AI Confidential (PART 2): Navigating Potential Issues When Using Artificial Intelligence Tools in Closed Meetings

In Part 1 of this article, we explored the possibilities, advantages, and legal challenges Texas cities face when using artificial intelligence (AI) tools to aid municipal record-keeping processes and workflows for public meetings. We determined that such AI tools likely comply with legal standards and requirements, so long as cities establish reasonable policies and procedures and act diligently to ensure that the records (most notably, meeting minutes) are accurate and complete in compliance with Chapter 551 of the Texas Government Code.
Using such tools for closed meetings, however, may be a different story.
Municipalities are generally required to conduct meetings before the public, with limited exceptions outlined in Subchapter D of Texas Government Code 551 (Sections 551.071-551.076 and 551.084-551.089). When a municipality properly enters closed session under one of these exceptions, the confidentiality of those proceedings is strictly protected.
Municipalities are, of course, still legally required to either keep a certified agenda or make a recording of the proceeding of each closed meeting, except for certain private consultations. Tex. Gov’t Code Sec. 551.103. However, municipalities are prohibited from knowingly disclosing the certified agenda or recording of a closed meeting to a member of the public. Tex. Gov’t Code Sec. 551.146. The statute creates criminal liability for unauthorized disclosure of closed meeting information, with violations constituting a Class B misdemeanor under Section 551.146.

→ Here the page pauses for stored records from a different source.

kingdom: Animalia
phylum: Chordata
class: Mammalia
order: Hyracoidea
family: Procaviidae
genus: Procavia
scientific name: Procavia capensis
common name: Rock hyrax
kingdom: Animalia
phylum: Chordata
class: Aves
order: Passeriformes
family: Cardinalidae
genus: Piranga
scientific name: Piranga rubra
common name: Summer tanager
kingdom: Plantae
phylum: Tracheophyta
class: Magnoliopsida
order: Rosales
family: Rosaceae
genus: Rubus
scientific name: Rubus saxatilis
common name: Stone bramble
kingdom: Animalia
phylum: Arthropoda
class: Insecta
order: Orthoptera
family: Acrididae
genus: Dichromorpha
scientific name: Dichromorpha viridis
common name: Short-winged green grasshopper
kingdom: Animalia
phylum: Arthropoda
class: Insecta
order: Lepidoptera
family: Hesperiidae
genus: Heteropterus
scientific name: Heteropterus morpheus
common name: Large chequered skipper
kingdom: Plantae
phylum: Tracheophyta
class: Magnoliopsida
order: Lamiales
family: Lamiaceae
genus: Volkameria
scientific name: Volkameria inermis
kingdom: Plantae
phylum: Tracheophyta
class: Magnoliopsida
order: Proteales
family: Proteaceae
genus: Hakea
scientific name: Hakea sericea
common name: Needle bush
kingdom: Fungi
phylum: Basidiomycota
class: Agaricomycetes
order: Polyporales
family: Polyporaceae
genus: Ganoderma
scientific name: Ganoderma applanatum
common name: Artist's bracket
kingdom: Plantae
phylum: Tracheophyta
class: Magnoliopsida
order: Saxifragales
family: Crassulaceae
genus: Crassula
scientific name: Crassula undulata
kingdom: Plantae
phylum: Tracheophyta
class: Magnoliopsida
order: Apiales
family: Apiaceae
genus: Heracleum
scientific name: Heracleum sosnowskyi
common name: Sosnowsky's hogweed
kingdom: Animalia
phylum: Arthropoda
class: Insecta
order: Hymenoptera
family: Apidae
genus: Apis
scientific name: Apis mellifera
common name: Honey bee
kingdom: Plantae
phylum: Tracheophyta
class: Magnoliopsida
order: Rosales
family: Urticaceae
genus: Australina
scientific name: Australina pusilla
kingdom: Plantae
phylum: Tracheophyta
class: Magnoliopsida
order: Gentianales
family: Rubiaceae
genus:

For a violation of Section 551.146 to occur, the following elements must be present:
- A member of a governmental body (the actor)
- Knowingly discloses or aids in disclosing
- Information from a closed meeting
- That is not authorized for disclosure under Chapter 551.
It is unclear whether the act of uploading recordings of closed meetings into AI software would violate Sec. 551.103. Currently, the idea that an AI tool may be considered a “member of the public” is a philosophical and legal question for which neither the Texas legislature nor courts have yet to tackle. However, the broader context of the Open Meetings Act and related case law suggests that disclosure restrictions aim to prevent information from reaching individuals who lack authorized access to confidential governmental deliberations.
So, hypothetically, what if an AI company had a practice of storing uploading recordings to a centralized cloud server for AI model training purposes? Might this create potential pathways for information to reach unauthorized individuals, running afoul the requirement to keep such recordings private?
Government entities must carefully consider data security when using third-party services and must ensure confidential information remains protected when using external vendors. The Open Meetings Act’s purpose is to ensure government transparency while protecting legitimately confidential deliberations. Uploading recordings to AI systems potentially undermines this confidentiality protection.
Municipalities should be aware of the specific procedures of any AI tools they use; know where and how its data is stored and utilized; and, importantly, whether any human operators may have access to uploaded content.
For now, when it comes to records of closed meetings and AI notetaking tools, Texas municipalities would be wise to keep the pod bay doors closed.
Please do not rely on this article as legal advice. We can tell you what the law is, but until we know the facts of your given situation, we cannot provide legal guidance. This website is for informational purposes and not for the purposes of providing legal advice.